Reading passage:
Saturday, May 26, 2012
THE BOWMORE TRILOGY: LIVE FROM THE EDGE OF THE EUROZONE
The Bowmore Trilogy, 1964 (lot 271). Photo: Christie's Images Ltd 2012.
LONDON.- Christie’s announced the extraordinary opportunity to purchase a bottle of the rarest Glenfiddich ever released. Bottle no’42 of 61 from the Glenfiddich Rare Collection, distilled in 1937 and bottled in 2001 is offered from the collection of an Anonymous Private Collector (estimate: £50,000-70,000). The bottle leads Christie’s auction of Fine and Rare Wines Including Rare Spirits, which will be held in London on 7 June 2012 at 10.30am. Chris Munro, Head of Wine, Christie’s London commented, “We are very excited to be able to offer our clients the opportunity to bid for such a rare whisky in our June auction. The already global collecting base within the whisky market continues to grow, with a great deal of crossover from our established wine buyers, and I’ve no doubt this bottle will invite a flurry of interest from collectors both old and new.”
Bowmore, Main Street
In 1937, cask 843 was filled with spirit from the stills at The Glenfiddich distillery in Dufftown and laid down in a dark, damp dunnage warehouse to mature and develop. It was discovered to be an unusually slow-maturing whisky and over its life ten consecutive warehouse masters patiently watched over cask 843 and frequently nosed and tasted the whisky, noting its development. After 64 years, the longest time a single malt whisky had remained in cask at that time, in October 2001, Glenfiddich's Malt Master David Stewart declared that cask 843 was finally ready to be bottled. Just sixty-one bottles were left in the cask, of which the present example is bottle forty-two. *The world record price for a bottle of whisky sold at auction was achieved when a bottle of Glenfiddich Janet Sheed Roberts Reserve was sold at a charity sale in New York for 94,000 US dollars (£59,335).
A unique Lalique crystal decanter, made to celebrate the anniversary of René Lalique’s birth and filled with 64-year-old Macallan, holds the highest price for whisky sold at auction, fetching $460,000 for charity in November 2010. Also on offer is The Bowmore Trilogy, 1964 (estimate: £12,000-15,000) which comprises a Black, White and Gold bottle, each aged in oak cask, in pristine condition and within a presentation gift box. In 1964, the Bowmore distillery began utilizing steampowered stills rather than the original coal-fired units, which enabled more precise temperature control, and resulted in much smoother and more consistent spirits. It is from those stills that this particular trilogy was born, with each of the three colours, Black Bowmore, White Bowmore, and now Gold Bowmore, coming from the same year.

Dataset records:
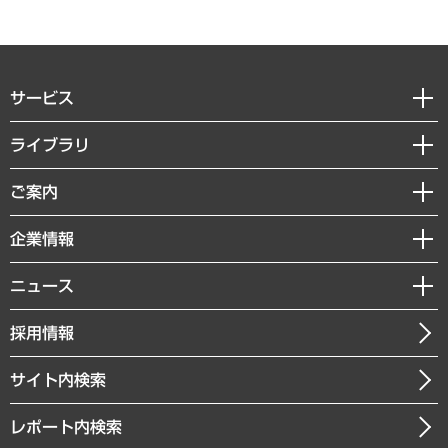
サービス
経営戦略
ライブラリ
組織・人事戦略
経済調査
ご案内
デジタルイノベーション
レポート
国際（グローバルビジネス・開発支援・国際戦略・グローバルヘルス）
セミナー・イベント情報
企業情報
コラム
サステナビリティ（環境・資源・エネルギー・ESG・人権）
MUFGビジネスセミナー
調査・研究報告書
私たちの想い
共生・ダイバーシティ
ニュース
受託案件情報
クローズアップ
社長メッセージ
GRC（ガバナンス・リスク・コンプライアンス）・防災（政策）
その他お申し込み
ニュースリリース
経営用語集
採用情報
会社概要
経済・産業・雇用・労働
調査協力のお願い
お知らせ
受託・受注実績（官公庁関連）
企業理念
医療・介護・福祉・教育・子ども
サイト内検索
メディア掲載・出演
役員一覧
自治体経営・官民協働
寄稿記事
沿革
レポート内検索
まちづくり・観光・交通・スポーツ・スマートシティ
書籍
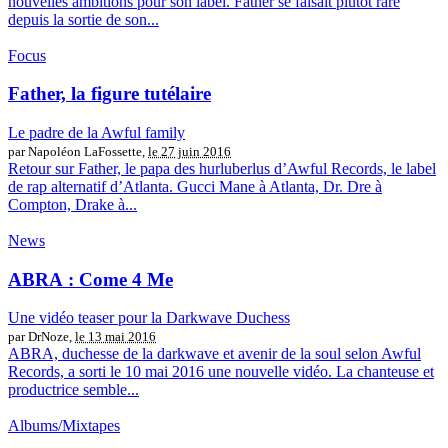
nouvelles ambitions pour son label. Father se faisait plutôt rare
depuis la sortie de son...
Focus
Father, la figure tutélaire
Le padre de la Awful family
par Napoléon LaFossette,
le 27 juin 2016
Retour sur Father, le papa des hurluberlus d’Awful Records, le label
de rap alternatif d’Atlanta. Gucci Mane à Atlanta, Dr. Dre à
Compton, Drake à...
News
ABRA : Come 4 Me
Une vidéo teaser pour la Darkwave Duchess
par DrNoze,
le 13 mai 2016
ABRA, duchesse de la darkwave et avenir de la soul selon Awful
Records, a sorti le 10 mai 2016 une nouvelle vidéo. La chanteuse et
productrice semble...
Albums/Mixtapes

Task item A: Name every bottle that makes up the Bowmore Trilogy in the article on Christie's June 2012 whisky auction.
Task item B: Extend the article on Christie's June 2012 whisky auction, picking up after its final sentence.

Written reply A: Black Bowmore, White Bowmore and Gold Bowmore

Written reply B:
Bowmore Round Church
In 2007, just 827 bottles were produced of Black Bowmore which had been matured purely in Oloroso casks for an ebony colour that was matched by aromas of exotic fruits, ginger, and cinnamon. White Bowmore followed in 2008 with only 732 bottles produced, and was characterized by maturation in Bourbon casks, and scents of melon, mango, and papaya. In 2009, Gold Bowmore joined the group, with only 701 bottles available worldwide. Gold Bowmore was placed in three Bourbon casks and one Oloroso sherry cask before being meticulously blended together. This precious expression quietly matured below sea level for 44 years in the Number 1 vault, allowing the namesake rich, gold colour to develop, along with a balance of complex aromas and flavours including those of exotic fruits, creamy vanilla, and gentle peat smoke. Further whisky highlights on offer within the auction include Glenfiddich Private Reserve 1955 (estimate: £8,000-12,000) and The Macallan Select Reserve 52 year old (estimate: £5,000-6,000).
NOTE: As much as I enjoy Scotch whisky (both single malts and fine blends) and dislike raining on anyone's parade, there is something disturbing about the commerce described here and the preciousness of the aesthetics on display. Both seem out of synch with the energetic, salty greatness of the whisky-makers' art and craft and the rough but fine Scottish spirit.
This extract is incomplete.